Supplied entries:

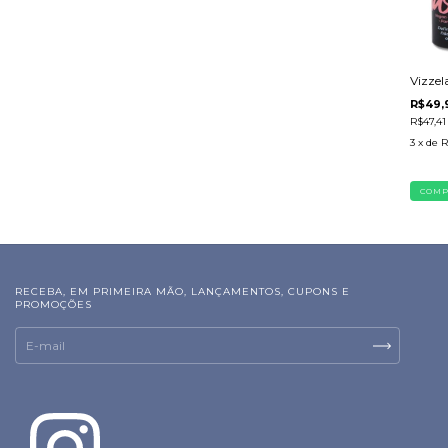
Vizzel
R$49,
R$47,4
3
x de
R
RECEBA, EM PRIMEIRA MÃO, LANÇAMENTOS, CUPONS E
PROMOÇÕES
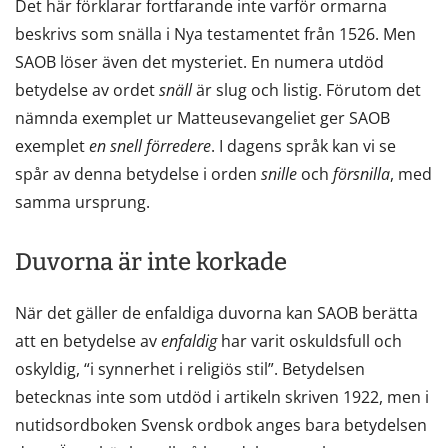
Det här förklarar fortfarande inte varför ormarna
beskrivs som snälla i Nya testamentet från 1526. Men
SAOB löser även det mysteriet. En numera utdöd
betydelse av ordet
snäll
är slug och listig. Förutom det
nämnda exemplet ur Matteusevangeliet ger SAOB
exemplet
en snell förredere
. I dagens språk kan vi se
spår av denna betydelse i orden
snille
och
försnilla
, med
samma ursprung.
Duvorna är inte korkade
När det gäller de enfaldiga duvorna kan SAOB berätta
att en betydelse av
enfaldig
har varit oskuldsfull och
oskyldig, “i synnerhet i religiös stil”. Betydelsen
betecknas inte som utdöd i artikeln skriven 1922, men i
nutidsordboken Svensk ordbok anges bara betydelsen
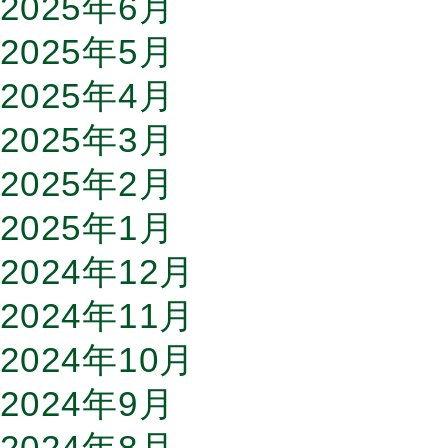
2025年6月
2025年5月
2025年4月
2025年3月
2025年2月
2025年1月
2024年12月
2024年11月
2024年10月
2024年9月
2024年8月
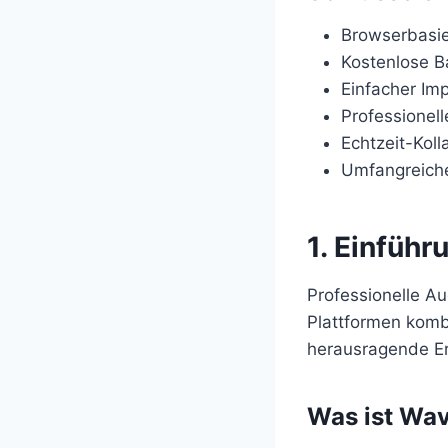
Browserbasie
Kostenlose Ba
Einfacher Im
Professionel
Echtzeit-Koll
Umfangreiche 
1. Einführ
Professionelle Au
Plattformen komb
herausragende E
Was ist Wav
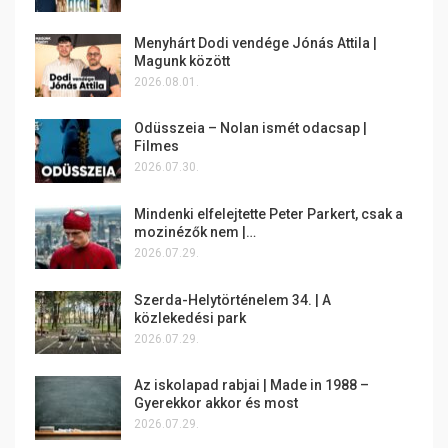
Menyhárt Dodi vendége Jónás Attila |
Magunk között
2026.08.01.
Odüsszeia – Nolan ismét odacsap |
Filmes
2026.07.30.
Mindenki elfelejtette Peter Parkert, csak a
mozinézők nem |…
2026.07.29.
Szerda-Helytörténelem 34. | A
közlekedési park
2026.07.29.
Az iskolapad rabjai | Made in 1988 –
Gyerekkor akkor és most
2026.07.29.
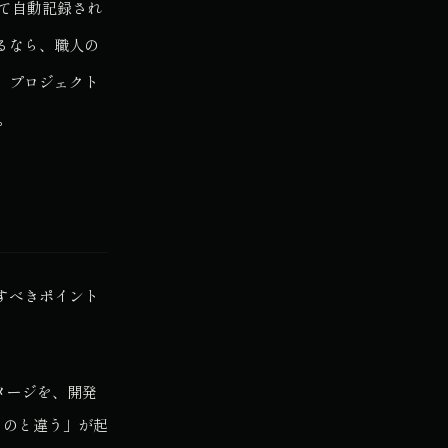
て自動記録され
るなら、職人の
。プロジェクト
。
すべきポイント
メージを、開発
ものと違う」が起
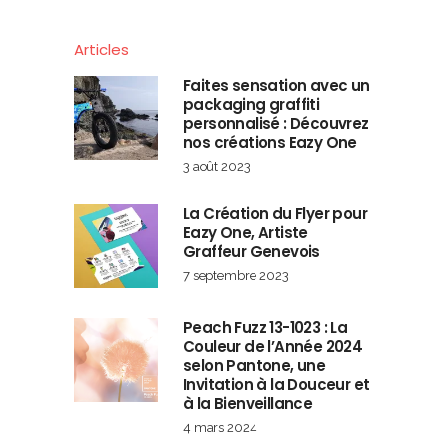
Articles
Faites sensation avec un
packaging graffiti
personnalisé : Découvrez
nos créations Eazy One
3 août 2023
La Création du Flyer pour
Eazy One, Artiste
Graffeur Genevois
7 septembre 2023
Peach Fuzz 13-1023 : La
Couleur de l’Année 2024
selon Pantone, une
Invitation à la Douceur et
à la Bienveillance
4 mars 2024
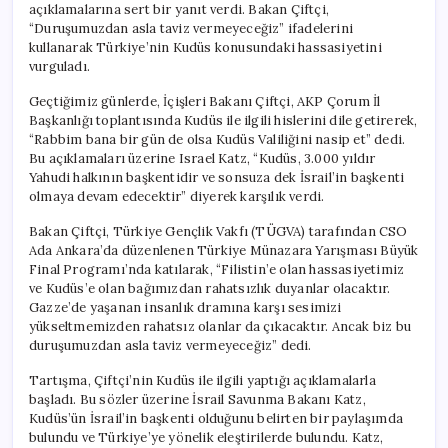
açıklamalarına sert bir yanıt verdi. Bakan Çiftçi,
Olmayacak
“Duruşumuzdan asla taviz vermeyeceğiz” ifadelerini
için
kullanarak Türkiye’nin Kudüs konusundaki hassasiyetini
vurguladı.
Geçtiğimiz günlerde, İçişleri Bakanı Çiftçi, AKP Çorum İl
Başkanlığı toplantısında Kudüs ile ilgili hislerini dile getirerek,
“Rabbim bana bir gün de olsa Kudüs Valiliğini nasip et” dedi.
Bu açıklamaları üzerine Israel Katz, “Kudüs, 3.000 yıldır
Yahudi halkının başkentidir ve sonsuza dek İsrail’in başkenti
olmaya devam edecektir” diyerek karşılık verdi.
Bakan Çiftçi, Türkiye Gençlik Vakfı (TÜGVA) tarafından CSO
Ada Ankara’da düzenlenen Türkiye Münazara Yarışması Büyük
Final Programı’nda katılarak, “Filistin’e olan hassasiyetimiz
ve Kudüs’e olan bağımızdan rahatsızlık duyanlar olacaktır.
Gazze’de yaşanan insanlık dramına karşı sesimizi
yükseltmemizden rahatsız olanlar da çıkacaktır. Ancak biz bu
duruşumuzdan asla taviz vermeyeceğiz” dedi.
Tartışma, Çiftçi’nin Kudüs ile ilgili yaptığı açıklamalarla
başladı. Bu sözler üzerine İsrail Savunma Bakanı Katz,
Kudüs’ün İsrail’in başkenti olduğunu belirten bir paylaşımda
bulundu ve Türkiye’ye yönelik eleştirilerde bulundu. Katz,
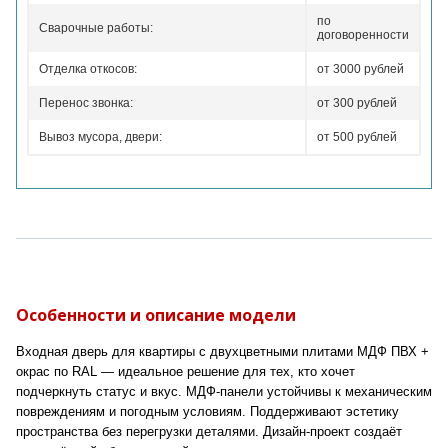
по
Сварочные работы:
договоренности
Отделка откосов:
от 3000 рублей
Перенос звонка:
от 300 рублей
Вывоз мусора, двери:
от 500 рублей
Особенности и описание модели
Входная дверь для квартиры с двухцветными плитами МДФ ПВХ +
окрас по RAL — идеальное решение для тех, кто хочет
подчеркнуть статус и вкус. МДФ-панели устойчивы к механическим
повреждениям и погодным условиям. Поддерживают эстетику
пространства без перегрузки деталями. Дизайн-проект создаёт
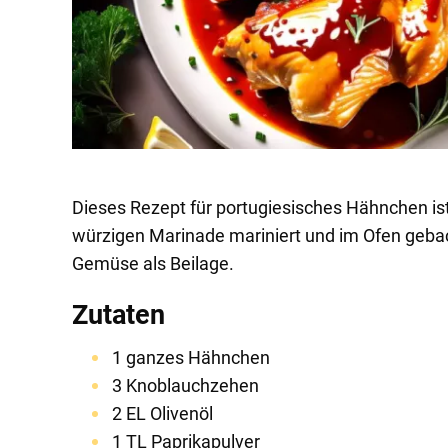
Dieses Rezept für portugiesisches Hähnchen ist
würzigen Marinade mariniert und im Ofen gebac
Gemüse als Beilage.
Zutaten
1 ganzes Hähnchen
3 Knoblauchzehen
2 EL Olivenöl
1 TL Paprikapulver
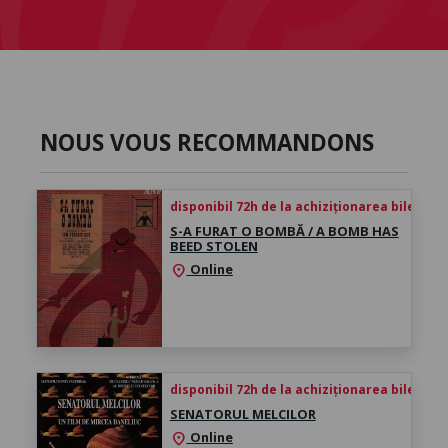
NOUS VOUS RECOMMANDONS
disponibil 72h de la achiziționarea biletului
S-A FURAT O BOMBĂ / A BOMB HAS
BEED STOLEN
Online
location_on
disponibil 72h de la achiziționarea biletului
SENATORUL MELCILOR
Online
location_on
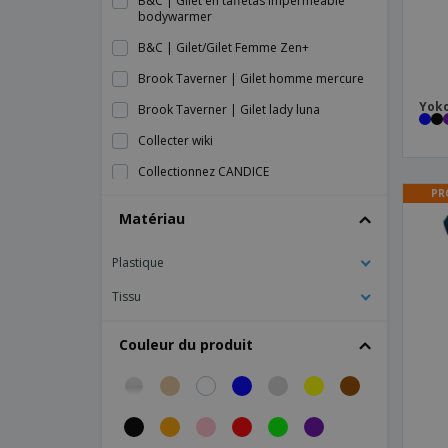
B&C | Gilet en taffetas imperméable
bodywarmer
B&C | Gilet/Gilet Femme Zen+
Brook Taverner | Gilet homme mercure
Yoko
Brook Taverner | Gilet lady luna
Collecter wiki
Collectionnez CANDICE
PR
Gilet Cambex
Matériau
Gilet HACKNEY
Plastique
Gilet HERACLIO
Gilet HIGHWAY
Tissu
Gilet MARWARI
Couleur du produit
Gilet de visage
Gilet en maill
Gilet imperméable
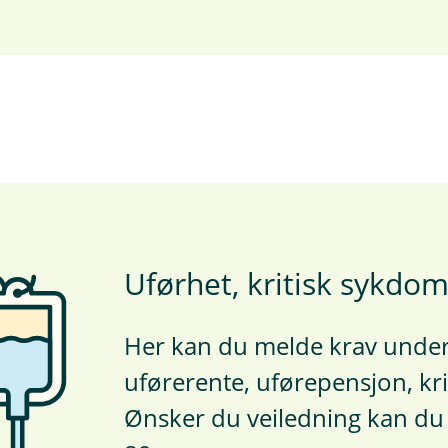
Uførhet, kritisk sykdom
Her kan du melde krav under
uførerente, uførepensjon, kri
Ønsker du veiledning kan du 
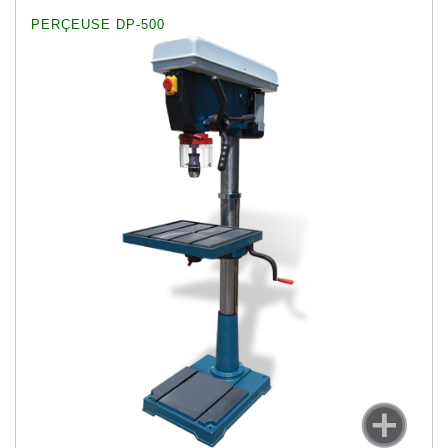
PERÇEUSE DP-500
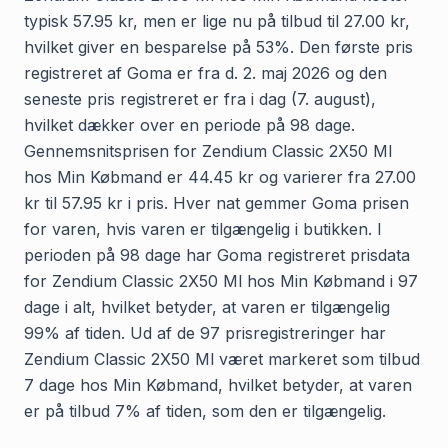
typisk 57.95 kr, men er lige nu på tilbud til 27.00 kr,
hvilket giver en besparelse på 53%. Den første pris
registreret af Goma er fra d. 2. maj 2026 og den
seneste pris registreret er fra i dag (7. august),
hvilket dækker over en periode på 98 dage.
Gennemsnitsprisen for Zendium Classic 2X50 Ml
hos Min Købmand er 44.45 kr og varierer fra 27.00
kr til 57.95 kr i pris. Hver nat gemmer Goma prisen
for varen, hvis varen er tilgængelig i butikken. I
perioden på 98 dage har Goma registreret prisdata
for Zendium Classic 2X50 Ml hos Min Købmand i 97
dage i alt, hvilket betyder, at varen er tilgængelig
99% af tiden. Ud af de 97 prisregistreringer har
Zendium Classic 2X50 Ml været markeret som tilbud
7 dage hos Min Købmand, hvilket betyder, at varen
er på tilbud 7% af tiden, som den er tilgængelig.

Activity: The records are to be retyped in full and exactly, with no image carried over.

Your solution:
Vizzel
R$49,
R$47,4
3
x de
R
RECEBA, EM PRIMEIRA MÃO, LANÇAMENTOS, CUPONS E
PROMOÇÕES
Det här förklarar fortfarande inte varför ormarna
beskrivs som snälla i Nya testamentet från 1526. Men
SAOB löser även det mysteriet. En numera utdöd
betydelse av ordet
snäll
är slug och listig. Förutom det
nämnda exemplet ur Matteusevangeliet ger SAOB
exemplet
en snell förredere
. I dagens språk kan vi se
spår av denna betydelse i orden
snille
och
försnilla
, med
samma ursprung.
Duvorna är inte korkade
När det gäller de enfaldiga duvorna kan SAOB berätta
att en betydelse av
enfaldig
har varit oskuldsfull och
oskyldig, “i synnerhet i religiös stil”. Betydelsen
betecknas inte som utdöd i artikeln skriven 1922, men i
nutidsordboken Svensk ordbok anges bara betydelsen
2025年6月
2025年5月
2025年4月
2025年3月
2025年2月
2025年1月
2024年12月
2024年11月
2024年10月
2024年9月
2024年8月
Browserbasie
Kostenlose Ba
Einfacher Im
Professionel
Echtzeit-Koll
Umfangreiche 
1. Einführ
Professionelle Au
Plattformen komb
herausragende E
Was ist Wav
Menyhárt Dodi vendége Jónás Attila |
Magunk között
2026.08.01.
Odüsszeia – Nolan ismét odacsap |
Filmes
2026.07.30.
Mindenki elfelejtette Peter Parkert, csak a
mozinézők nem |…
2026.07.29.
Szerda-Helytörténelem 34. | A
közlekedési park
2026.07.29.
Az iskolapad rabjai | Made in 1988 –
Gyerekkor akkor és most
2026.07.29.
て自動記録され
るなら、職人の
。プロジェクト
。
すべきポイント
メージを、開発
ものと違う」が起
Articles
Faites sensation avec un
packaging graffiti
personnalisé : Découvrez
nos créations Eazy One
3 août 2023
La Création du Flyer pour
Eazy One, Artiste
Graffeur Genevois
7 septembre 2023
Peach Fuzz 13-1023 : La
Couleur de l’Année 2024
selon Pantone, une
Invitation à la Douceur et
à la Bienveillance
4 mars 2024
açıklamalarına sert bir yanıt verdi. Bakan Çiftçi,
Olmayacak
“Duruşumuzdan asla taviz vermeyeceğiz” ifadelerini
için
kullanarak Türkiye’nin Kudüs konusundaki hassasiyetini
vurguladı.
Geçtiğimiz günlerde, İçişleri Bakanı Çiftçi, AKP Çorum İl
Başkanlığı toplantısında Kudüs ile ilgili hislerini dile getirerek,
“Rabbim bana bir gün de olsa Kudüs Valiliğini nasip et” dedi.
Bu açıklamaları üzerine Israel Katz, “Kudüs, 3.000 yıldır
Yahudi halkının başkentidir ve sonsuza dek İsrail’in başkenti
olmaya devam edecektir” diyerek karşılık verdi.
Bakan Çiftçi, Türkiye Gençlik Vakfı (TÜGVA) tarafından CSO
Ada Ankara’da düzenlenen Türkiye Münazara Yarışması Büyük
Final Programı’nda katılarak, “Filistin’e olan hassasiyetimiz
ve Kudüs’e olan bağımızdan rahatsızlık duyanlar olacaktır.
Gazze’de yaşanan insanlık dramına karşı sesimizi
yükseltmemizden rahatsız olanlar da çıkacaktır. Ancak biz bu
duruşumuzdan asla taviz vermeyeceğiz” dedi.
Tartışma, Çiftçi’nin Kudüs ile ilgili yaptığı açıklamalarla
başladı. Bu sözler üzerine İsrail Savunma Bakanı Katz,
Kudüs’ün İsrail’in başkenti olduğunu belirten bir paylaşımda
bulundu ve Türkiye’ye yönelik eleştirilerde bulundu. Katz,
по
Сварочные работы:
договоренности
Отделка откосов:
от 3000 рублей
Перенос звонка:
от 300 рублей
Вывоз мусора, двери:
от 500 рублей
Особенности и описание модели
Входная дверь для квартиры с двухцветными плитами МДФ ПВХ +
окрас по RAL — идеальное решение для тех, кто хочет
подчеркнуть статус и вкус. МДФ-панели устойчивы к механическим
повреждениям и погодным условиям. Поддерживают эстетику
пространства без перегрузки деталями. Дизайн-проект создаёт
Dieses Rezept für portugiesisches Hähnchen ist
würzigen Marinade mariniert und im Ofen gebac
Gemüse als Beilage.
Zutaten
1 ganzes Hähnchen
3 Knoblauchzehen
2 EL Olivenöl
1 TL Paprikapulver
NOUS VOUS RECOMMANDONS
disponibil 72h de la achiziționarea biletului
S-A FURAT O BOMBĂ / A BOMB HAS
BEED STOLEN
Online
location_on
disponibil 72h de la achiziționarea biletului
SENATORUL MELCILOR
Online
location_on
B&C | Gilet en taffetas imperméable
bodywarmer
B&C | Gilet/Gilet Femme Zen+
Brook Taverner | Gilet homme mercure
Yoko
Brook Taverner | Gilet lady luna
Collecter wiki
Collectionnez CANDICE
PR
Gilet Cambex
Matériau
Gilet HACKNEY
Plastique
Gilet HERACLIO
Gilet HIGHWAY
Tissu
Gilet MARWARI
Couleur du produit
Gilet de visage
Gilet en maill
Gilet imperméable
Uførhet, kritisk sykdom
Her kan du melde krav under
uførerente, uførepensjon, kri
Ønsker du veiledning kan du 
PERÇEUSE DP-500
typisk 57.95 kr, men er lige nu på tilbud til 27.00 kr,
hvilket giver en besparelse på 53%. Den første pris
registreret af Goma er fra d. 2. maj 2026 og den
seneste pris registreret er fra i dag (7. august),
hvilket dækker over en periode på 98 dage.
Gennemsnitsprisen for Zendium Classic 2X50 Ml
hos Min Købmand er 44.45 kr og varierer fra 27.00
kr til 57.95 kr i pris. Hver nat gemmer Goma prisen
for varen, hvis varen er tilgængelig i butikken. I
perioden på 98 dage har Goma registreret prisdata
for Zendium Classic 2X50 Ml hos Min Købmand i 97
dage i alt, hvilket betyder, at varen er tilgængelig
99% af tiden. Ud af de 97 prisregistreringer har
Zendium Classic 2X50 Ml været markeret som tilbud
7 dage hos Min Købmand, hvilket betyder, at varen
er på tilbud 7% af tiden, som den er tilgængelig.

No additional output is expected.